En fait, le pouvoir Martelly a été mis en place peu de temps après que le tremblement de terre meurtrier de 2010 ait coûté la vie à plus de 250 000 Haïtiens. Lors des élections de cette année-là, Washington et Ottawa sont intervenus pour aider l’élection de Martelly, qui avait reçu avec environ 16% des voix lors dans un exercice électoral par ailleurs largement boycottée). Pour sa part, le Canada a investi 6 millions de dollars pour des élections qui ont exclu Fanmi Lavalas, un parti politique social-démocrate populaire. Après le premier tour, les représentants canadiens d’une mission de l’Organisation des États américains ont aidé à forcer Jude Célestin, un candidat que le conseil électoral avait en deuxième place, à sortir du second tour.
Depuis, le Canada a fourni un soutien quasi incontesté à Moïse. Ottawa a également investi des dizaines de millions de dollars dans la police et le système carcéral haïtiens ces dernières années, tout en faisant la promotion d’une force de police qui réprimait violemment les manifestations anti-Moïse.
La triste histoire des relations Canada-Haïti
Il faut se souvenir que le Canada a été l’un des principaux contributeurs financiers à Haïti tout au long des 15 ans de la dictature de «Baby Doc» Duvalier. Dans une étude de l’Institut Nord-Sud en 1984, l’auteur Phillip English expliquait que l’aide canadienne offert par l’Agence canadienne de développement international (ACDI) servait à légitimer le régime en démontrant une approbation internationale et en générant des projets et des emplois associés au régime. Dans Spy Wars: Espionnage et Canada de Gouzenko à Glasnost, les historiens David Stafford et Jack Granatstein affirment que l’une des personnes à la tête du programme de l’ACDI, Hugh Hambleton, vivait dans le luxe à Port-au-Prince, travaillant en étroite collaboration avec les responsables du gouvernement notoirement corrompu et brutal de Baby Doc. Trois jours avant l’exil forcé du dictateur, Robert Bourassa et Brian Mulroney hésitaient à demander l’exclusion du dictateur d’un prochain Sommet de la Francophonie.

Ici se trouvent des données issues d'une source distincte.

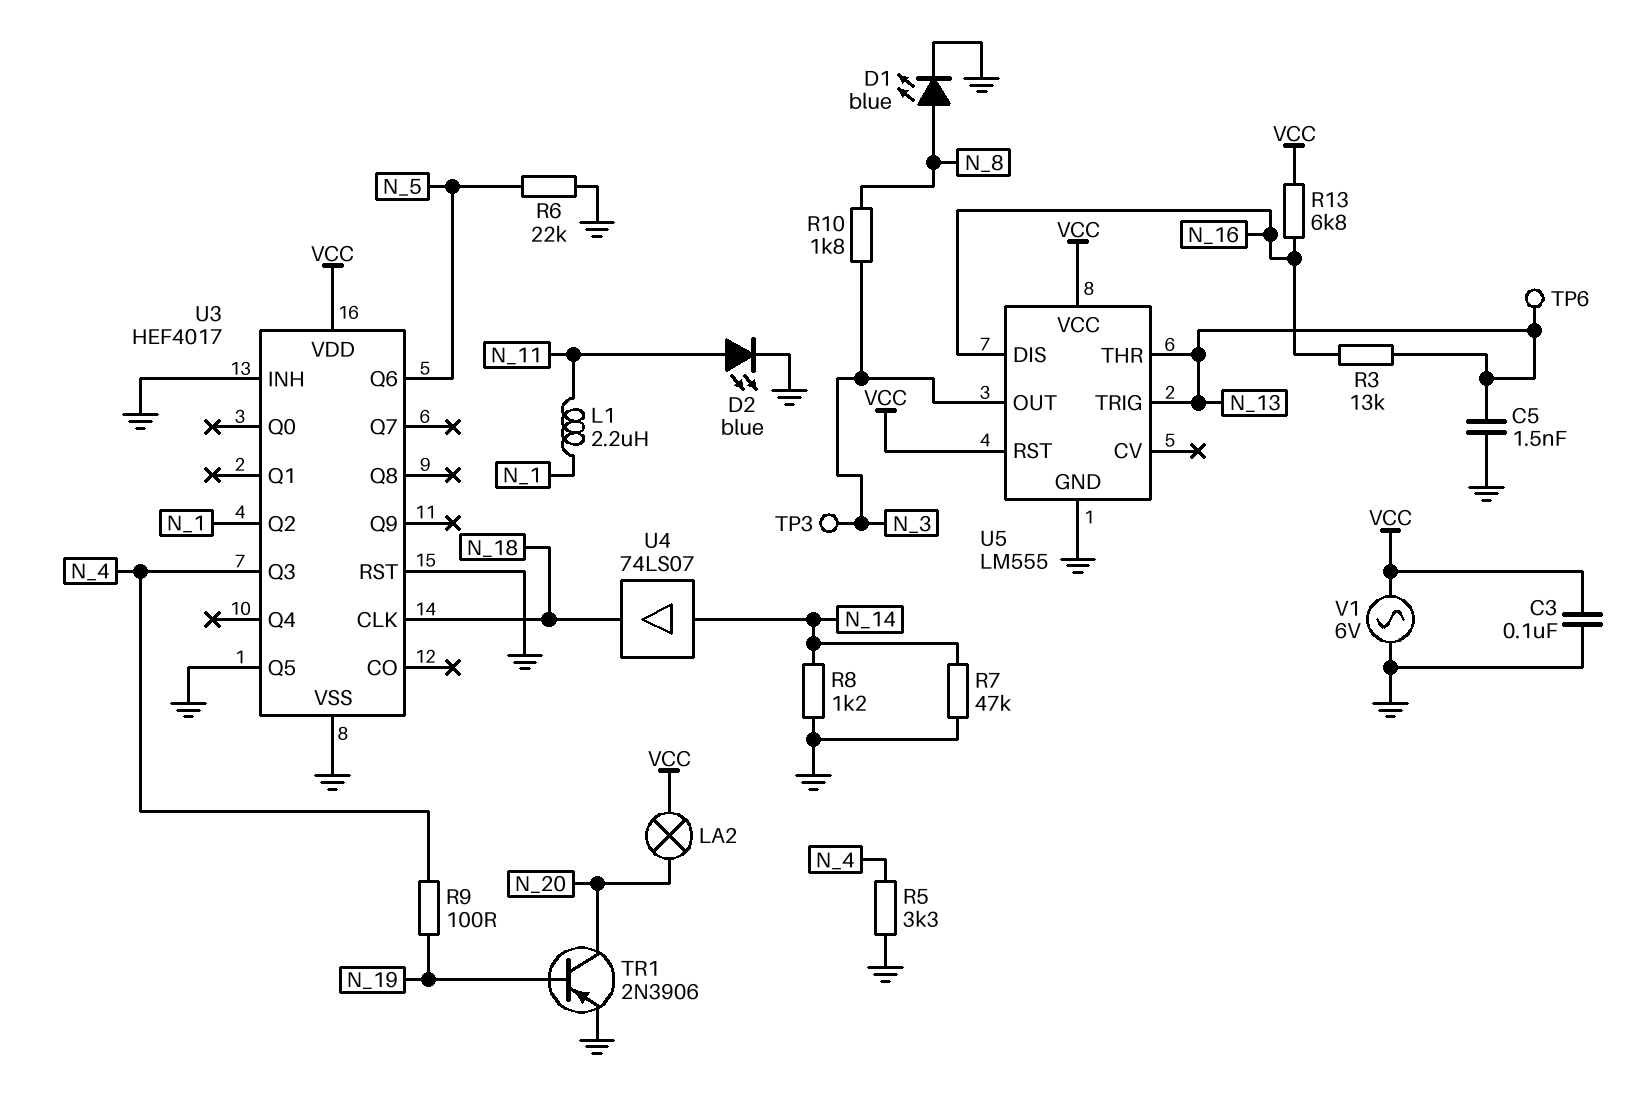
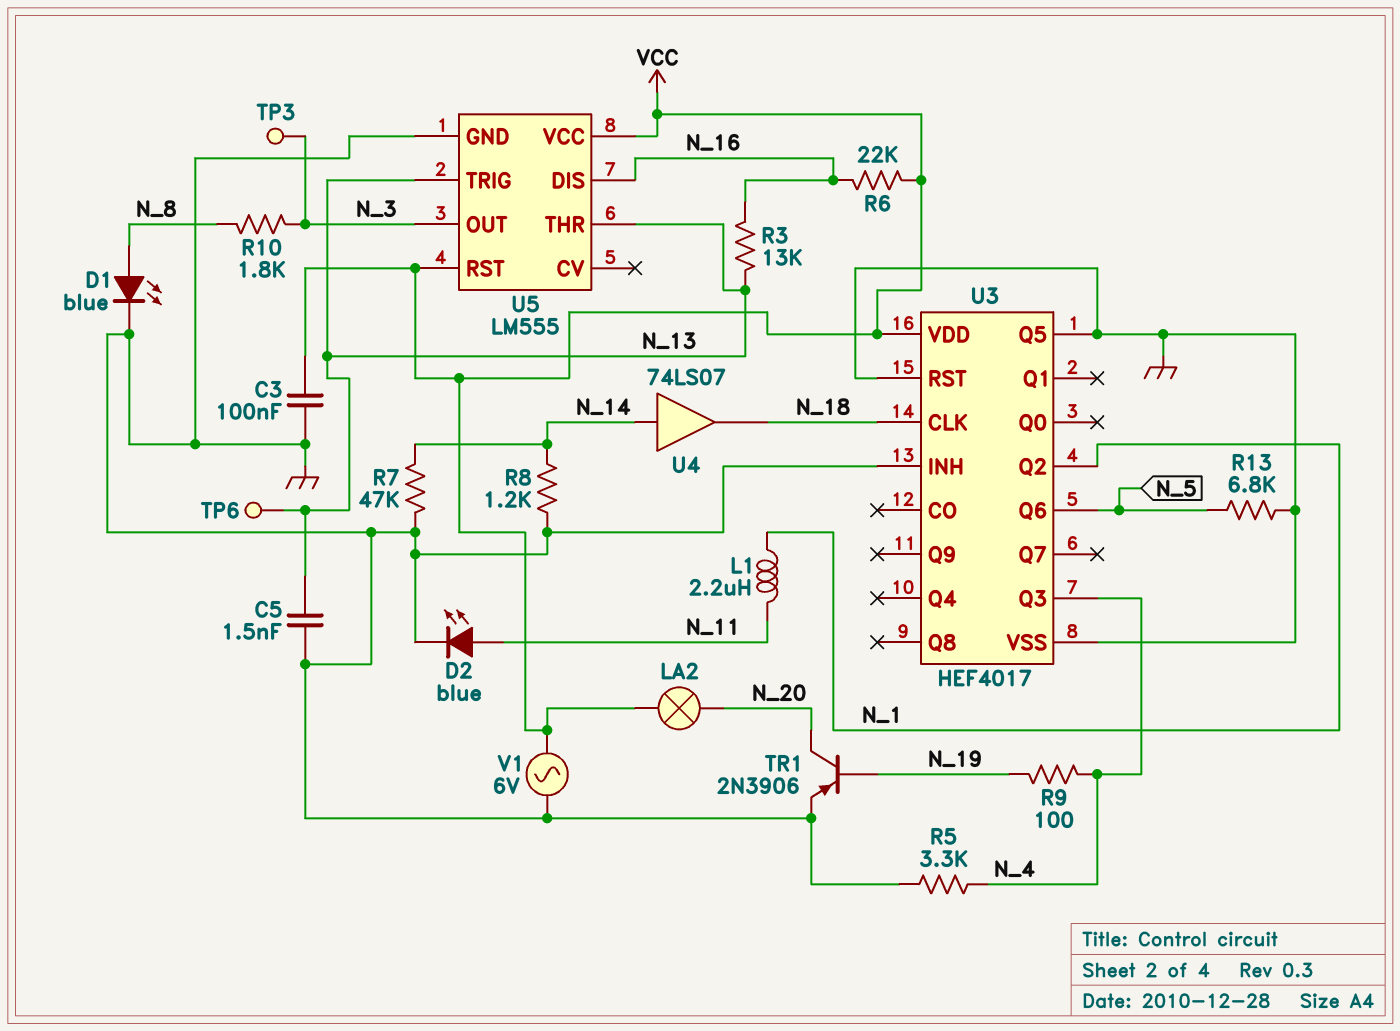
R6: 22k (GND, N_5) -> 22k (N_16, VCC)
R13: 6.8k (N_16, VCC) -> 6.8k (GND, N_5)

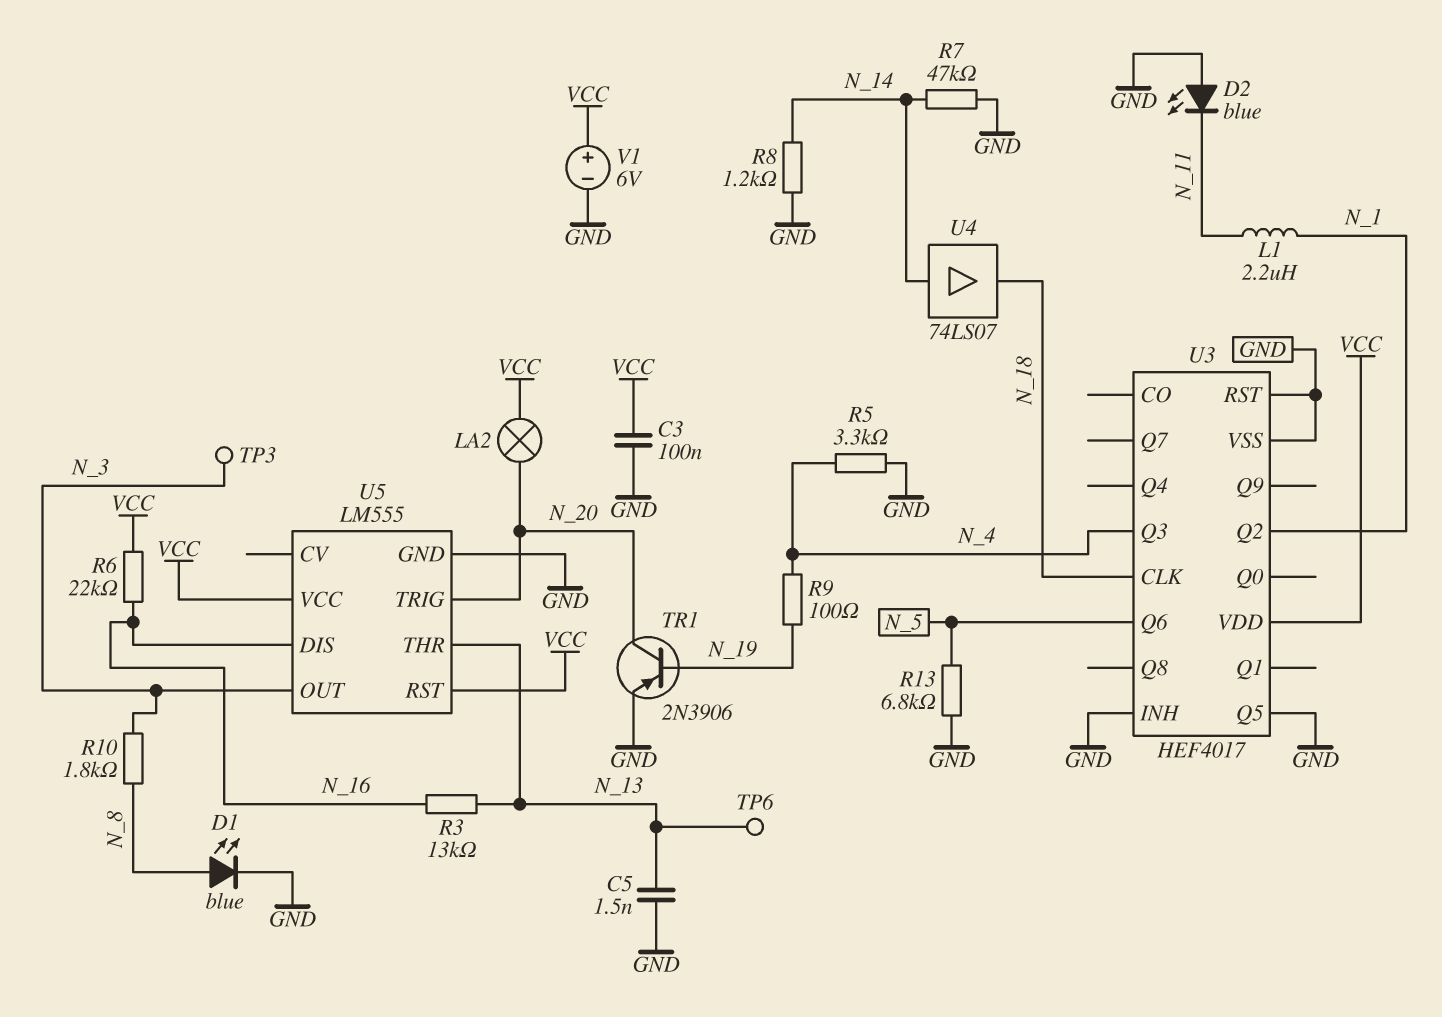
D2: LED blue (A N_11, K GND) -> LED blue (A GND, K N_11)
U5 pin TRIG: N_13 -> N_20
V1: AC 6V (GND, VCC) -> 6V (plus VCC, minus GND)

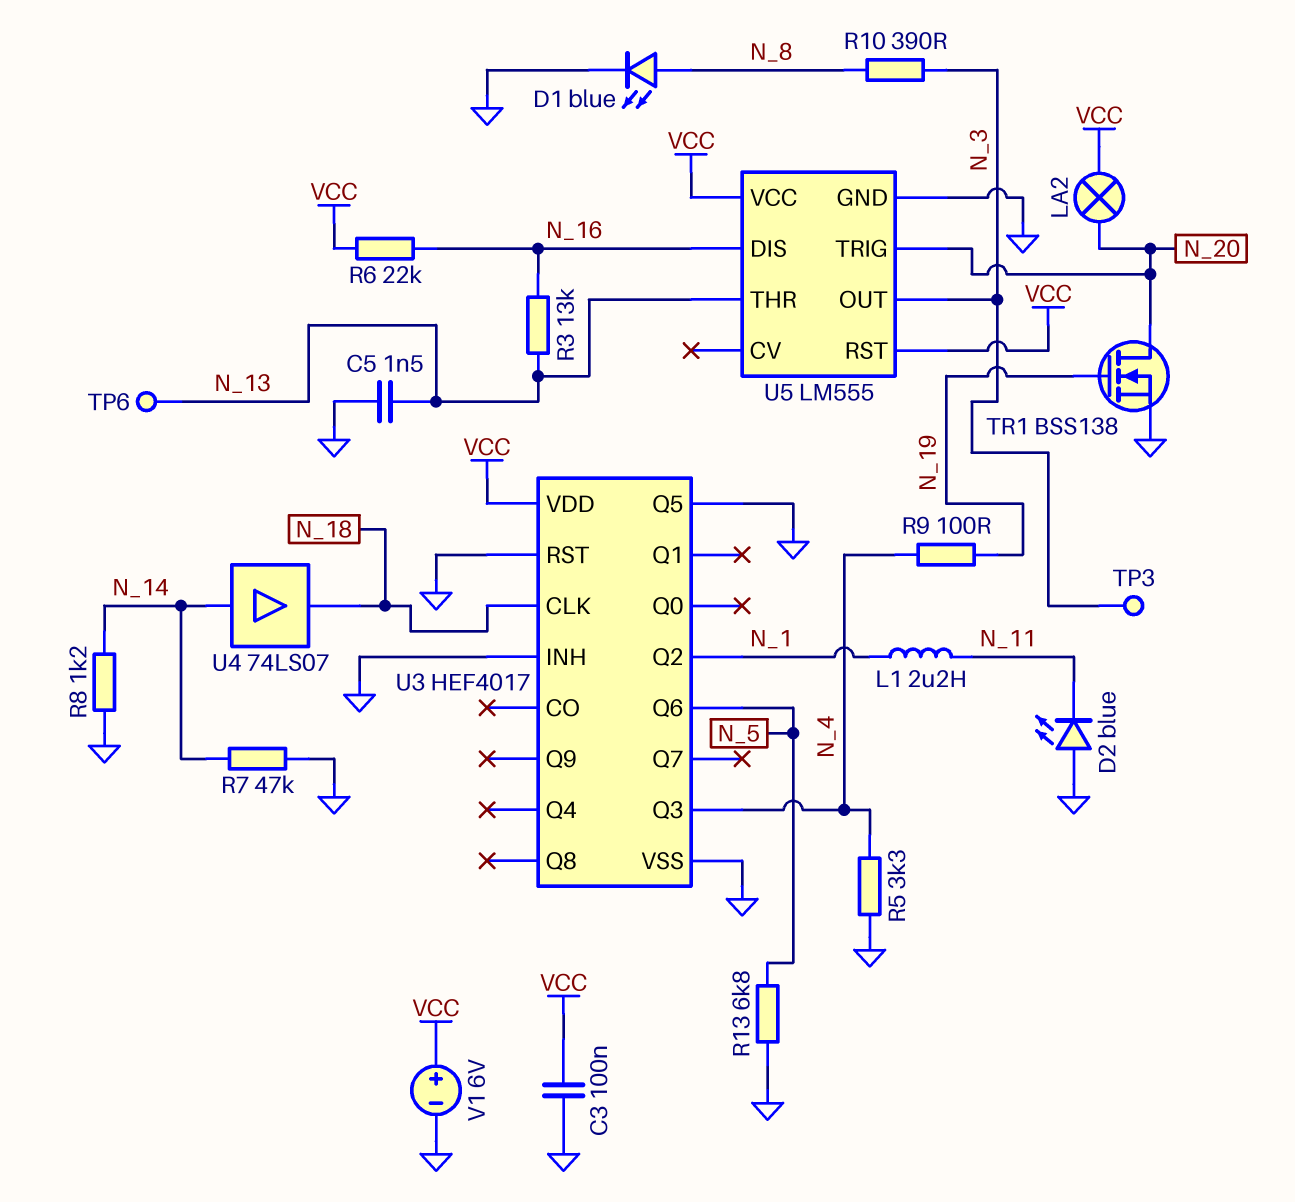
R10: 1.8k (N_3, N_8) -> 390 (N_3, N_8)
TR1: PNP 2N3906 (B N_19, C N_20, E GND) -> NMOS BSS138 (G N_19, D N_20, S GND)

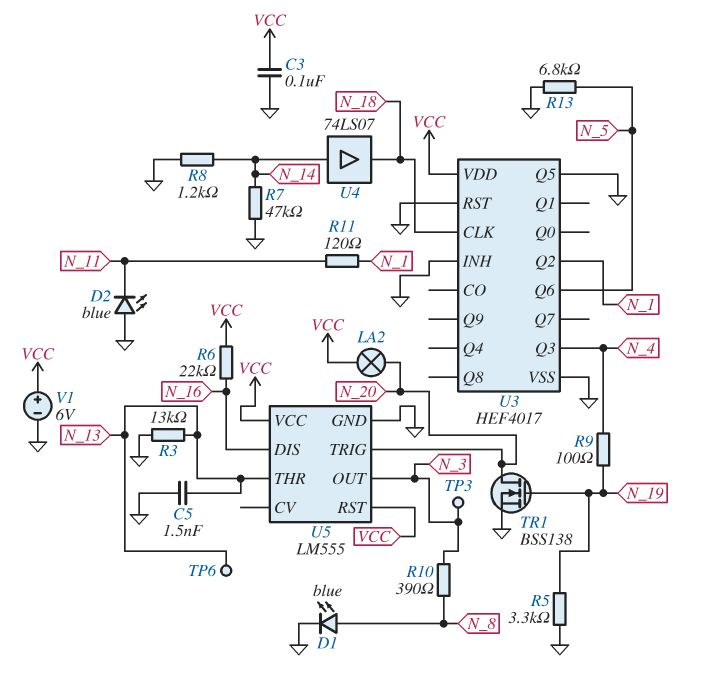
L1: 2.2uH (N_1, N_11) -> none
R3: 13k (N_13, N_16) -> 13k (GND, N_13)
R5: 3.3k (GND, N_4) -> 3.3k (GND, N_19)
R11: none -> 120 (N_1, N_11)

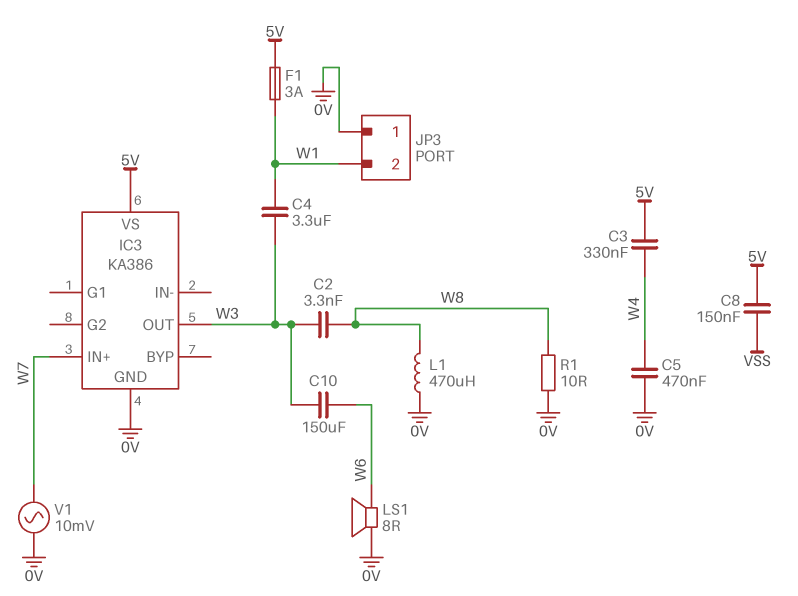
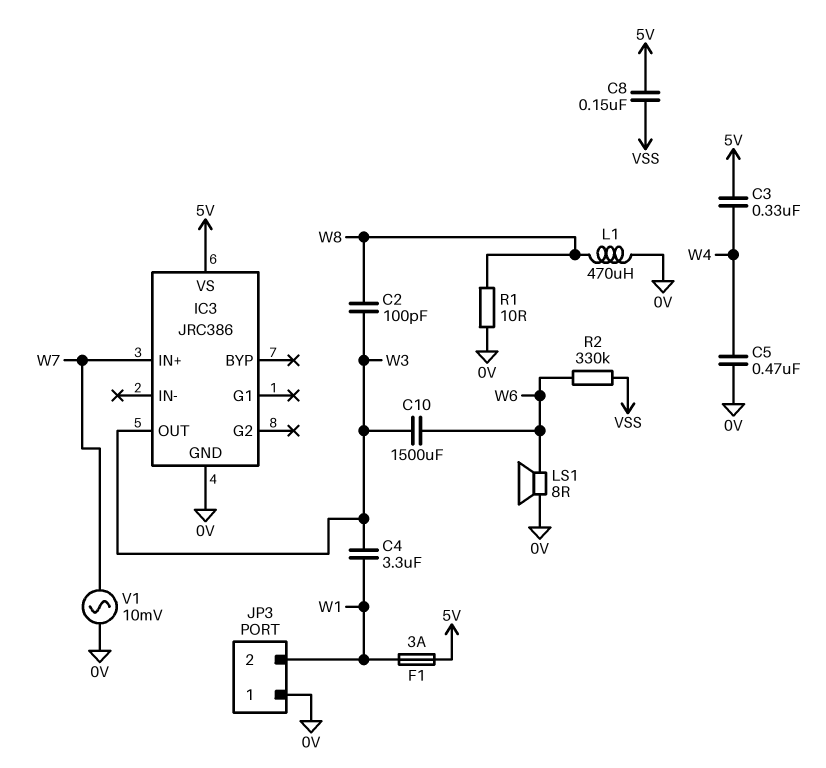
C2: 3.3nF (W3, W8) -> 100pF (W3, W8)
C10: 150uF (W3, W6) -> 1500uF (W3, W6)
IC3: KA386 -> JRC386
R2: none -> 330k (VSS, W6)

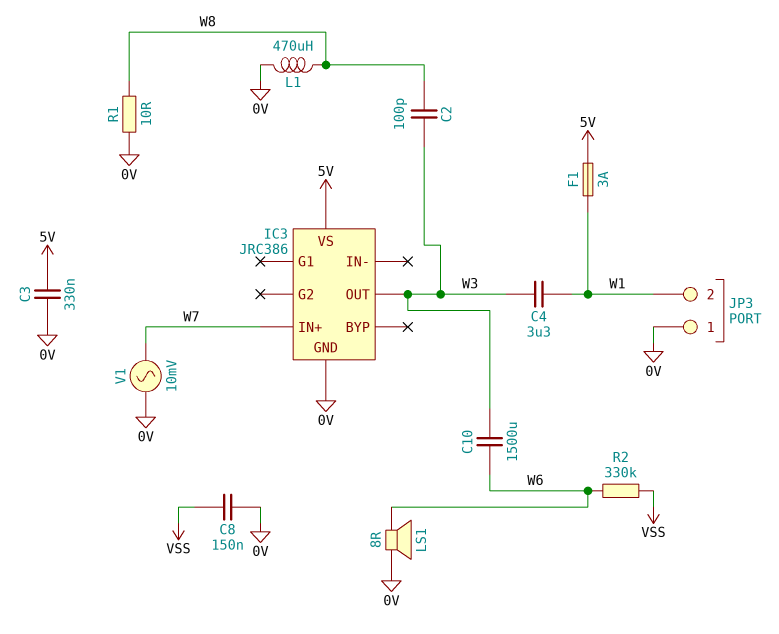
C3: 330nF (5V, W4) -> 330nF (0V, 5V)
C5: 470nF (0V, W4) -> none
C8: 150nF (5V, VSS) -> 150nF (0V, VSS)

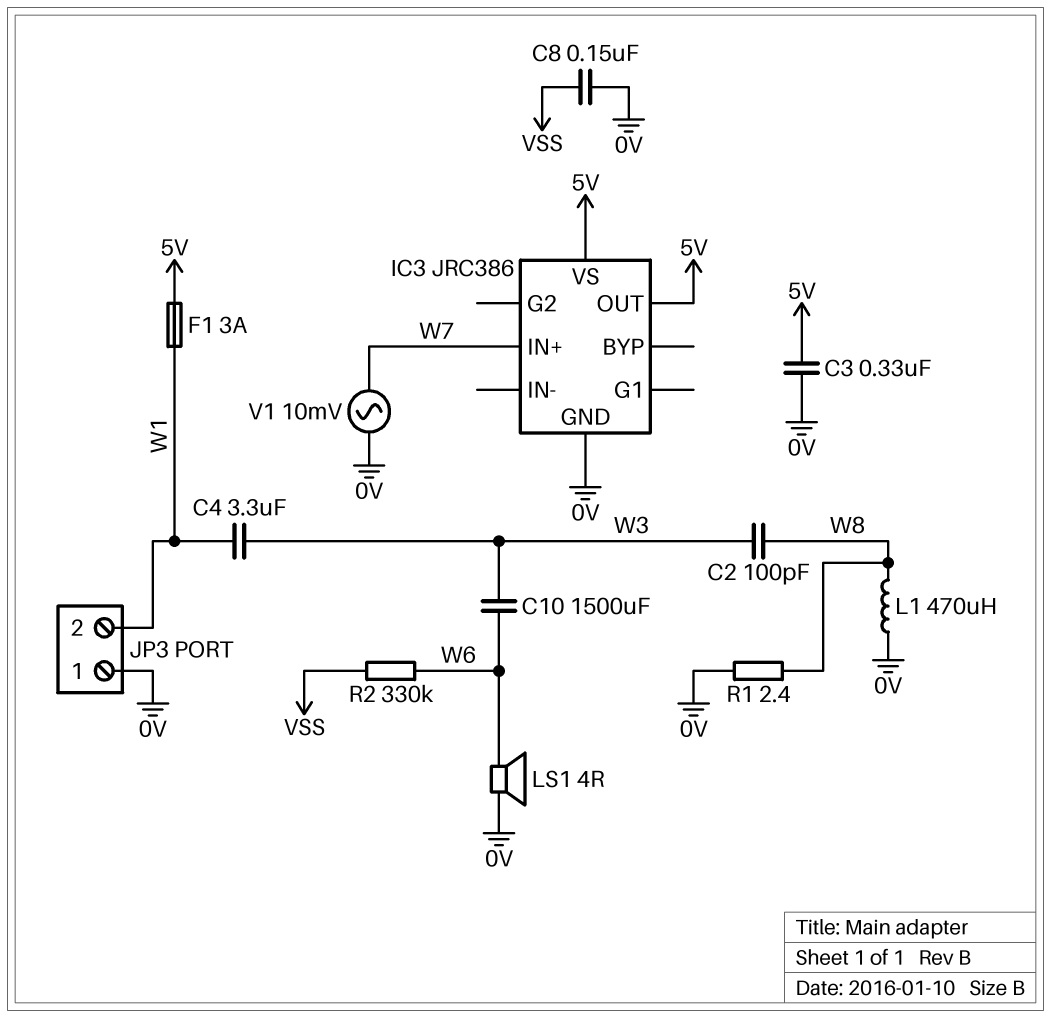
IC3 pin OUT: W3 -> 5V
LS1: speaker 8R (0V, W6) -> speaker 4R (0V, W6)
R1: 10 (0V, W8) -> 2.4 (0V, W8)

Au cours des quatre années qui ont suivi la fuite de Duvalier (avec l’aide des États-Unis), le Canada a fourni une aide importante à des régimes dirigés par l’armée. En novembre 1986, la ministre des Relations extérieures, Monique Landry, s’est rendue en Haïti pour rencontrer le chef du gouvernement, le général Henri Namphy. Le Canada a annoncé une aide de 80 millions de dollars sur cinq ans et Landry a également invité Namphy au Sommet de la Francophonie à Québec l’année prochaine. Alors que la nature violente et antidémocratique du régime militaire devenait indéniable, Ottawa a résisté aux critiques de la communauté haïtienne et de la gauche québécoise. Le gouvernement canadien a largement maintenu ses diverses formes de soutien aux régimes militaires.
35 ans plus tard, peu de choses ont changé. Après avoir expulsé Duvalier, les Haïtiens qui luttent pour une société juste et démocratique font face à une situation similaire. Ils doivent non seulement lutter contre le pouvoir de leur propre élite dirigeante, mais ils sont également confrontés au Canada et aux États-Unis.